I imported a csv file into a numpy array which I need to convert to a structured array with only the first column as dtype string and all the other 47 columns as float. How do I define data type for the other 47 columns in a single operation? Do I have to specify dtype column by column?
Thanks in advance
You can read the source file just as a structured array.

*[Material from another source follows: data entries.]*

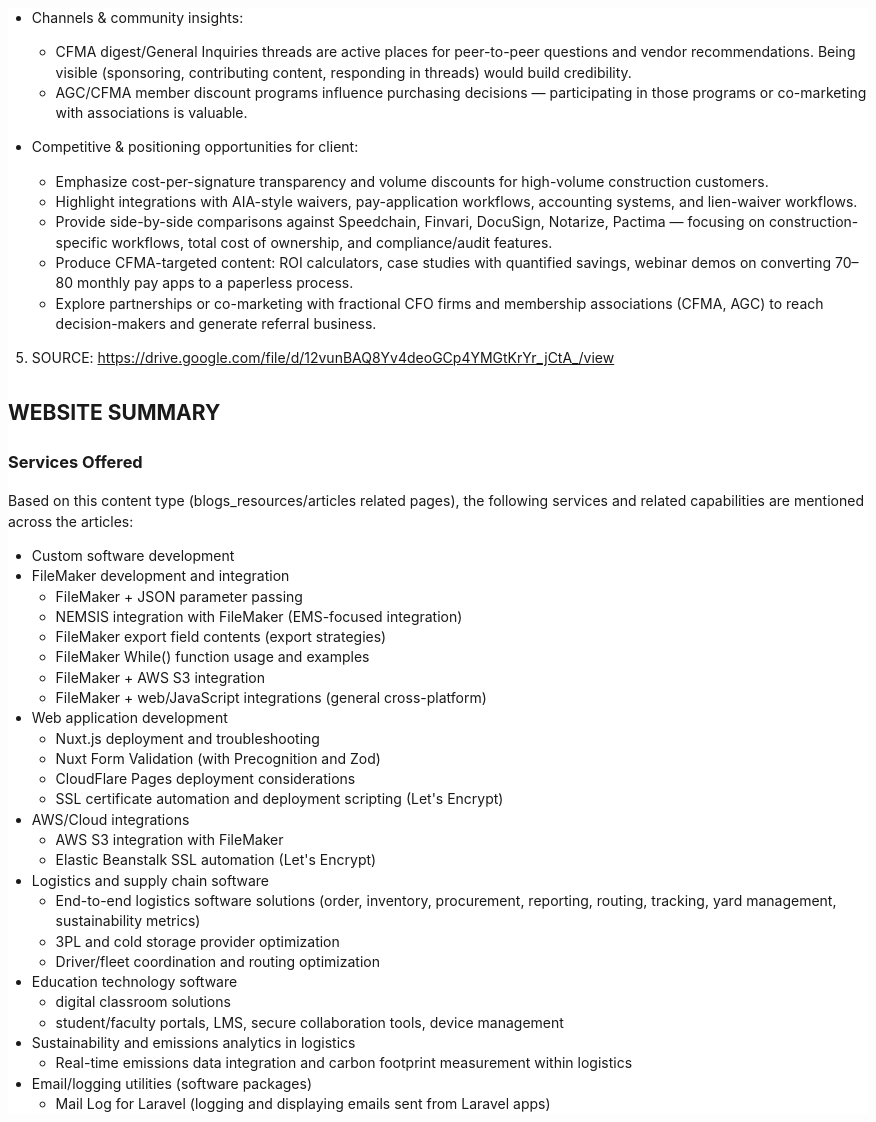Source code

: - Channels & community insights:
  - CFMA digest/General Inquiries threads are active places for peer-to-peer questions and vendor recommendations. Being visible (sponsoring, contributing content, responding in threads) would build credibility.
  - AGC/CFMA member discount programs influence purchasing decisions — participating in those programs or co-marketing with associations is valuable.

- Competitive & positioning opportunities for client:
  - Emphasize cost-per-signature transparency and volume discounts for high-volume construction customers.
  - Highlight integrations with AIA-style waivers, pay-application workflows, accounting systems, and lien-waiver workflows.
  - Provide side-by-side comparisons against Speedchain, Finvari, DocuSign, Notarize, Pactima — focusing on construction-specific workflows, total cost of ownership, and compliance/audit features.
  - Produce CFMA-targeted content: ROI calculators, case studies with quantified savings, webinar demos on converting 70–80 monthly pay apps to a paperless process.
  - Explore partnerships or co-marketing with fractional CFO firms and membership associations (CFMA, AGC) to reach decision-makers and generate referral business.

5. SOURCE: https://drive.google.com/file/d/12vunBAQ8Yv4deoGCp4YMGtKrYr_jCtA_/view


## WEBSITE SUMMARY

### Services Offered
Based on this content type (blogs_resources/articles related pages), the following services and related capabilities are mentioned across the articles:

- Custom software development
- FileMaker development and integration
  - FileMaker + JSON parameter passing
  - NEMSIS integration with FileMaker (EMS-focused integration)
  - FileMaker export field contents (export strategies)
  - FileMaker While() function usage and examples
  - FileMaker + AWS S3 integration
  - FileMaker + web/JavaScript integrations (general cross-platform)
- Web application development
  - Nuxt.js deployment and troubleshooting
  - Nuxt Form Validation (with Precognition and Zod)
  - CloudFlare Pages deployment considerations
  - SSL certificate automation and deployment scripting (Let's Encrypt)
- AWS/Cloud integrations
  - AWS S3 integration with FileMaker
  - Elastic Beanstalk SSL automation (Let's Encrypt)
- Logistics and supply chain software
  - End-to-end logistics software solutions (order, inventory, procurement, reporting, routing, tracking, yard management, sustainability metrics)
  - 3PL and cold storage provider optimization
  - Driver/fleet coordination and routing optimization
- Education technology software
  - digital classroom solutions
  - student/faculty portals, LMS, secure collaboration tools, device management
- Sustainability and emissions analytics in logistics
  - Real-time emissions data integration and carbon footprint measurement within logistics
- Email/logging utilities (software packages)
  - Mail Log for Laravel (logging and displaying emails sent from Laravel apps)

Assume that you input file contains:
So its content is:
ABCD,160.72,180.21,260.13,451.48
EFGH,252.42,132.21,150.11,612.56
IJKL,541.77,455.21,268.76,543.81
To read such a file you can use np.loadtxt method, passing dtype as a structured type (a list of definitions), which can be generated e.g. in a list comprehension:
nFloats = 4
a = np.loadtxt('Input.csv', delimiter=',',
dtype=[('Id', 'U10')] + [( f'F{i+1}', '<f4' ) for i in range(nFloats)])
Note that I passed U10 as the type of Id column (10 chars). If you need, set other size of this field.
The result is:
array([('ABCD', 160.72, 180.21, 260.13, 451.48),
('EFGH', 252.42, 132.21, 150.11, 612.56),
('IJKL', 541.77, 455.21, 268.76, 543.81)],
dtype=[('Id', '<U10'), ('F1', '<f4'), ('F2', '<f4'), ('F3', '<f4'), ('F4', '<f4')])
Of course, in your target version of code increase nFloats accordingly (probably it should be 47).